Page-level text extractions:
════
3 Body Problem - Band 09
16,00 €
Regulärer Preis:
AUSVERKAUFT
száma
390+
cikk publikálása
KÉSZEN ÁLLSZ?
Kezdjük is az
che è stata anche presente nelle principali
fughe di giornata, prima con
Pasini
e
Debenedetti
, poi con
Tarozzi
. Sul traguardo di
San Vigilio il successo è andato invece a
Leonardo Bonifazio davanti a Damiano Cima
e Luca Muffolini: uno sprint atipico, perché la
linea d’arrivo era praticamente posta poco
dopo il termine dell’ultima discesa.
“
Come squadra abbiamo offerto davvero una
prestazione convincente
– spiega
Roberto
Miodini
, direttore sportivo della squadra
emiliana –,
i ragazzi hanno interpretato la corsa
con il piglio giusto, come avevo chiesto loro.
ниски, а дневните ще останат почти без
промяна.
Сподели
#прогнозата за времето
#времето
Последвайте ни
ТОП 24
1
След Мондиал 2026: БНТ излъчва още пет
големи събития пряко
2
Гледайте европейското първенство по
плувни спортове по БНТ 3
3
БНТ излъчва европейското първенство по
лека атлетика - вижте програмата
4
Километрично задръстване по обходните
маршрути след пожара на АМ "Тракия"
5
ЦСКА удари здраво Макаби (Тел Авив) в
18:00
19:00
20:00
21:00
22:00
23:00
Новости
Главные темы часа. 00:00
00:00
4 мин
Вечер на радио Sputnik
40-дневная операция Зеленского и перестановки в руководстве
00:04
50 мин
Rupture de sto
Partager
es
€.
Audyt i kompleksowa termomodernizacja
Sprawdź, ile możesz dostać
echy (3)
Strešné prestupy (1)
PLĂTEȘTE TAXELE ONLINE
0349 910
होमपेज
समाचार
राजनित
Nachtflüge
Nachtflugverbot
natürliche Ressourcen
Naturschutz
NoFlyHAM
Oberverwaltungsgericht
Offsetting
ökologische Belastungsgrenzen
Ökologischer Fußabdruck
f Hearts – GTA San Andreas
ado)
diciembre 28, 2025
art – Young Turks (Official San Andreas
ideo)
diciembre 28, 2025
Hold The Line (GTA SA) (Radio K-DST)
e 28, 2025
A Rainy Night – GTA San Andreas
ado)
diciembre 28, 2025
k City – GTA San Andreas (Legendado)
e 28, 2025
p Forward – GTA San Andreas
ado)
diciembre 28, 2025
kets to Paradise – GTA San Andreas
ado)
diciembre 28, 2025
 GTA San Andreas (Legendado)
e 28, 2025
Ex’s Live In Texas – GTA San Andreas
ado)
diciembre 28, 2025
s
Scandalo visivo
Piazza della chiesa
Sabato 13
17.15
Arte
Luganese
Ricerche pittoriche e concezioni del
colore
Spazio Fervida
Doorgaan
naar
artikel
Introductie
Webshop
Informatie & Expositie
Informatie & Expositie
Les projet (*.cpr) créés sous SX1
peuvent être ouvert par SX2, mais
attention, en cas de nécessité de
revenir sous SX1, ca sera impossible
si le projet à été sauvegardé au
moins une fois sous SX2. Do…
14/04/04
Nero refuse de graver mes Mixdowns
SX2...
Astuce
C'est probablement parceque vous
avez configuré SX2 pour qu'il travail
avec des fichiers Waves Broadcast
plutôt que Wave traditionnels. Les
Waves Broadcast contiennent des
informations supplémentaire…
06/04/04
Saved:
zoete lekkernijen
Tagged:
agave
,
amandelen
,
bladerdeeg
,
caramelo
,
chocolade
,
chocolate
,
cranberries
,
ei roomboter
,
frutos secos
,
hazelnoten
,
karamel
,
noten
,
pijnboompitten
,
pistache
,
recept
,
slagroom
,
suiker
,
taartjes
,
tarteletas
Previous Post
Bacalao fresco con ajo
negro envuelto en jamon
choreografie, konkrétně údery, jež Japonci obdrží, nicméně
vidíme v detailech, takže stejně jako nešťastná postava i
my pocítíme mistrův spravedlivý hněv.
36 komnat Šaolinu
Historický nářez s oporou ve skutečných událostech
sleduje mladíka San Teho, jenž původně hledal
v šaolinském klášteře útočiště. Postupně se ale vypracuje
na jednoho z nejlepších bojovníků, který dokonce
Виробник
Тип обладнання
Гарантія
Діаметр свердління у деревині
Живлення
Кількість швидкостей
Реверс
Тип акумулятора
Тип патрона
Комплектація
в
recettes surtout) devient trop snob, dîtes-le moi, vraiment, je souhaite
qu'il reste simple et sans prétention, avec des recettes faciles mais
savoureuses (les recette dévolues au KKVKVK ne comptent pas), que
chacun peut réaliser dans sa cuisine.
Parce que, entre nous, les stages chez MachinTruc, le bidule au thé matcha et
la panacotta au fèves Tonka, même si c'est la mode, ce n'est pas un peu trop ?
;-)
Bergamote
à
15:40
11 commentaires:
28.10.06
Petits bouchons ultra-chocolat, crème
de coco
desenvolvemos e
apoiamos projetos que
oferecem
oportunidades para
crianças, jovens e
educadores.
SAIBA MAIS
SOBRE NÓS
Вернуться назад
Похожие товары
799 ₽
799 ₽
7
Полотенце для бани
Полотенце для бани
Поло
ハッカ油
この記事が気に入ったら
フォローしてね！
════
### [WHAT TO PRODUCE]
Reproduce all entries exactly, leaving each one whole.

### [RESULT OF THIS EXERCISE]
3 Body Problem - Band 09
16,00 €
Regulärer Preis:
AUSVERKAUFT
száma
390+
cikk publikálása
KÉSZEN ÁLLSZ?
Kezdjük is az
che è stata anche presente nelle principali
fughe di giornata, prima con
Pasini
e
Debenedetti
, poi con
Tarozzi
. Sul traguardo di
San Vigilio il successo è andato invece a
Leonardo Bonifazio davanti a Damiano Cima
e Luca Muffolini: uno sprint atipico, perché la
linea d’arrivo era praticamente posta poco
dopo il termine dell’ultima discesa.
“
Come squadra abbiamo offerto davvero una
prestazione convincente
– spiega
Roberto
Miodini
, direttore sportivo della squadra
emiliana –,
i ragazzi hanno interpretato la corsa
con il piglio giusto, come avevo chiesto loro.
ниски, а дневните ще останат почти без
промяна.
Сподели
#прогнозата за времето
#времето
Последвайте ни
ТОП 24
1
След Мондиал 2026: БНТ излъчва още пет
големи събития пряко
2
Гледайте европейското първенство по
плувни спортове по БНТ 3
3
БНТ излъчва европейското първенство по
лека атлетика - вижте програмата
4
Километрично задръстване по обходните
маршрути след пожара на АМ "Тракия"
5
ЦСКА удари здраво Макаби (Тел Авив) в
18:00
19:00
20:00
21:00
22:00
23:00
Новости
Главные темы часа. 00:00
00:00
4 мин
Вечер на радио Sputnik
40-дневная операция Зеленского и перестановки в руководстве
00:04
50 мин
Rupture de sto
Partager
es
€.
Audyt i kompleksowa termomodernizacja
Sprawdź, ile możesz dostać
echy (3)
Strešné prestupy (1)
PLĂTEȘTE TAXELE ONLINE
0349 910
होमपेज
समाचार
राजनित
Nachtflüge
Nachtflugverbot
natürliche Ressourcen
Naturschutz
NoFlyHAM
Oberverwaltungsgericht
Offsetting
ökologische Belastungsgrenzen
Ökologischer Fußabdruck
f Hearts – GTA San Andreas
ado)
diciembre 28, 2025
art – Young Turks (Official San Andreas
ideo)
diciembre 28, 2025
Hold The Line (GTA SA) (Radio K-DST)
e 28, 2025
A Rainy Night – GTA San Andreas
ado)
diciembre 28, 2025
k City – GTA San Andreas (Legendado)
e 28, 2025
p Forward – GTA San Andreas
ado)
diciembre 28, 2025
kets to Paradise – GTA San Andreas
ado)
diciembre 28, 2025
 GTA San Andreas (Legendado)
e 28, 2025
Ex’s Live In Texas – GTA San Andreas
ado)
diciembre 28, 2025
s
Scandalo visivo
Piazza della chiesa
Sabato 13
17.15
Arte
Luganese
Ricerche pittoriche e concezioni del
colore
Spazio Fervida
Doorgaan
naar
artikel
Introductie
Webshop
Informatie & Expositie
Informatie & Expositie
Les projet (*.cpr) créés sous SX1
peuvent être ouvert par SX2, mais
attention, en cas de nécessité de
revenir sous SX1, ca sera impossible
si le projet à été sauvegardé au
moins une fois sous SX2. Do…
14/04/04
Nero refuse de graver mes Mixdowns
SX2...
Astuce
C'est probablement parceque vous
avez configuré SX2 pour qu'il travail
avec des fichiers Waves Broadcast
plutôt que Wave traditionnels. Les
Waves Broadcast contiennent des
informations supplémentaire…
06/04/04
Saved:
zoete lekkernijen
Tagged:
agave
,
amandelen
,
bladerdeeg
,
caramelo
,
chocolade
,
chocolate
,
cranberries
,
ei roomboter
,
frutos secos
,
hazelnoten
,
karamel
,
noten
,
pijnboompitten
,
pistache
,
recept
,
slagroom
,
suiker
,
taartjes
,
tarteletas
Previous Post
Bacalao fresco con ajo
negro envuelto en jamon
choreografie, konkrétně údery, jež Japonci obdrží, nicméně
vidíme v detailech, takže stejně jako nešťastná postava i
my pocítíme mistrův spravedlivý hněv.
36 komnat Šaolinu
Historický nářez s oporou ve skutečných událostech
sleduje mladíka San Teho, jenž původně hledal
v šaolinském klášteře útočiště. Postupně se ale vypracuje
na jednoho z nejlepších bojovníků, který dokonce
Виробник
Тип обладнання
Гарантія
Діаметр свердління у деревині
Живлення
Кількість швидкостей
Реверс
Тип акумулятора
Тип патрона
Комплектація
в
recettes surtout) devient trop snob, dîtes-le moi, vraiment, je souhaite
qu'il reste simple et sans prétention, avec des recettes faciles mais
savoureuses (les recette dévolues au KKVKVK ne comptent pas), que
chacun peut réaliser dans sa cuisine.
Parce que, entre nous, les stages chez MachinTruc, le bidule au thé matcha et
la panacotta au fèves Tonka, même si c'est la mode, ce n'est pas un peu trop ?
;-)
Bergamote
à
15:40
11 commentaires:
28.10.06
Petits bouchons ultra-chocolat, crème
de coco
desenvolvemos e
apoiamos projetos que
oferecem
oportunidades para
crianças, jovens e
educadores.
SAIBA MAIS
SOBRE NÓS
Вернуться назад
Похожие товары
799 ₽
799 ₽
7
Полотенце для бани
Полотенце для бани
Поло
ハッカ油
この記事が気に入ったら
フォローしてね！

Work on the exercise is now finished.